The Lean Man tried to move his stricken arm, and his face showed ghostly-grey through the rain sheets while he mowed and mumbled at his impotence. But the old light shone quenchless in his weasel eyes, as he slid his left hand toward his belt, and clutched his dagger, and stumbled forward with the point aimed true for the other's breast. But Wayne had never taken his eyes from him and he warded the stroke in time.

"'Tis an old device of your folk, and one I know," cried the younger man. "Your game is played out, lean thief of Wildwater--God pity me that I lack your own strength to kill a stricken man."

"Curse thee, curse thee!" groaned Nicholas. "Is that not an old Wayne device likewise? Ay, and a mean device, when we would liefer take steel at your hands than quarter. Kill me, thou fool, least it be said I begged quarter of a Wayne."

Wayne eyed him gloomily. "Cease prating! I cannot kill you, and I cannot leave you to die among these howling moor-sprites. Can you sit in the saddle if I lift you to 't?--Peste, though, the horses have taken to their heals. Can you frame to walk, then?"
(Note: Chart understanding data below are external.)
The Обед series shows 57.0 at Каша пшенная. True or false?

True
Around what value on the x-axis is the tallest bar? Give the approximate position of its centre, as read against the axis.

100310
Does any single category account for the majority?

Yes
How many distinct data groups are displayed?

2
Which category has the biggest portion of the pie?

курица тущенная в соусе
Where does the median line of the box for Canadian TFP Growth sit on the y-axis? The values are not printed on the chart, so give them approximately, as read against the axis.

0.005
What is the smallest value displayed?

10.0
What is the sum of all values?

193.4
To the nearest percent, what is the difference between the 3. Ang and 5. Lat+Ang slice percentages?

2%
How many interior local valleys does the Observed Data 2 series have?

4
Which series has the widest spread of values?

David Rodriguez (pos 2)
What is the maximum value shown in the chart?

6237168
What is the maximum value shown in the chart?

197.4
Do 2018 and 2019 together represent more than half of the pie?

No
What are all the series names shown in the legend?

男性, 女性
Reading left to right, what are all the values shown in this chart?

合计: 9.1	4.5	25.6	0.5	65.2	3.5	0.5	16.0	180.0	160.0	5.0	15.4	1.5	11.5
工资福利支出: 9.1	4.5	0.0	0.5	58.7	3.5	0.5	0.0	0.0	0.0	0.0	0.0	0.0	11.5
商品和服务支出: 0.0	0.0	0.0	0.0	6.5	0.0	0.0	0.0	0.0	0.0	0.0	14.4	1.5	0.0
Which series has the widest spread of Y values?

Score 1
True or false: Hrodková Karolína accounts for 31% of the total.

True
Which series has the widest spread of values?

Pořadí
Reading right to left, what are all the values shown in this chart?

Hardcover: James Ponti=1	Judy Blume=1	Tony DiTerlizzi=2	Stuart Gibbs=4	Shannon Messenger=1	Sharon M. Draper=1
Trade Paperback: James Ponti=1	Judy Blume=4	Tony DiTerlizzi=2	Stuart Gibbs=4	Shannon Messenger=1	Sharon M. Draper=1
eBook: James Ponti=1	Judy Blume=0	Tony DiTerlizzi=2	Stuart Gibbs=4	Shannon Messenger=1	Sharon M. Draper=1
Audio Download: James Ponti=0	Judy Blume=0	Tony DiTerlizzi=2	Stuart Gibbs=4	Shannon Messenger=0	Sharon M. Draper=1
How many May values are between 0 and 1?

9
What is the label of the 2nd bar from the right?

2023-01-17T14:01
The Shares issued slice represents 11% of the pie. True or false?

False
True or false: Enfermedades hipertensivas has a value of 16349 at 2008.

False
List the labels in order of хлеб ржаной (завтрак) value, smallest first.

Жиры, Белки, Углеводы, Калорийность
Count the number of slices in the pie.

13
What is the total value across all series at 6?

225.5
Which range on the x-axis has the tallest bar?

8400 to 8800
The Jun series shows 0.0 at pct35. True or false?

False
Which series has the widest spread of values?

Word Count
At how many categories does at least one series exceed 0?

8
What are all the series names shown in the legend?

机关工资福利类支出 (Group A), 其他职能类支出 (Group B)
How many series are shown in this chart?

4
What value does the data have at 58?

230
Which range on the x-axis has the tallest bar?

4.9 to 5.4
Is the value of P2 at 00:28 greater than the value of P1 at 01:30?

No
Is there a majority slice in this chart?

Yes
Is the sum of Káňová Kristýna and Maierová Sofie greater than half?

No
The Lean Man made a few steps forward, then stopped and seemed to stumble. "Give me thy hand, Wayne, as far as Wildwater gates. I am weak, and cannot walk alone," he mumbled. "There shall none of my folk do thee hurt--I swear it by the Mass."

Wayne saw through the trick, for he knew from those few forward steps that, though his enemy's sword-arm was sapless as a rotten twig, his legs were firm to carry him. A touch of grim approval crossed his hate. This Lean Man had a grandeur of his own; maimed, defeated, worn with the fiercest battle he had ever fought in his long life of combat, he could yet keep heart to the last and frame a quick stroke of guile when all weapons else had failed him.

"Featly attempted!" cried Wayne of Marsh. "How your folk would swarm about me when you got me to the gates! And in what strange fashion they would keep me safe from hurt. Nay, Lean Man, I know the way the hair curls on the Ratcliffe breed of hound."

The old man was silent, weaving a hundred useless subtleties. And then an exceeding bitter cry escaped him. "God curse thee, youngster! The Dog fights for thee--my very children fight for thee--and now the sky opens to snatch thee out of hurt."

"Nay," answered Wayne, gravely, "for the blow was mine, and you know it."

And so they parted. And the storm howled ravening over the tortured waste.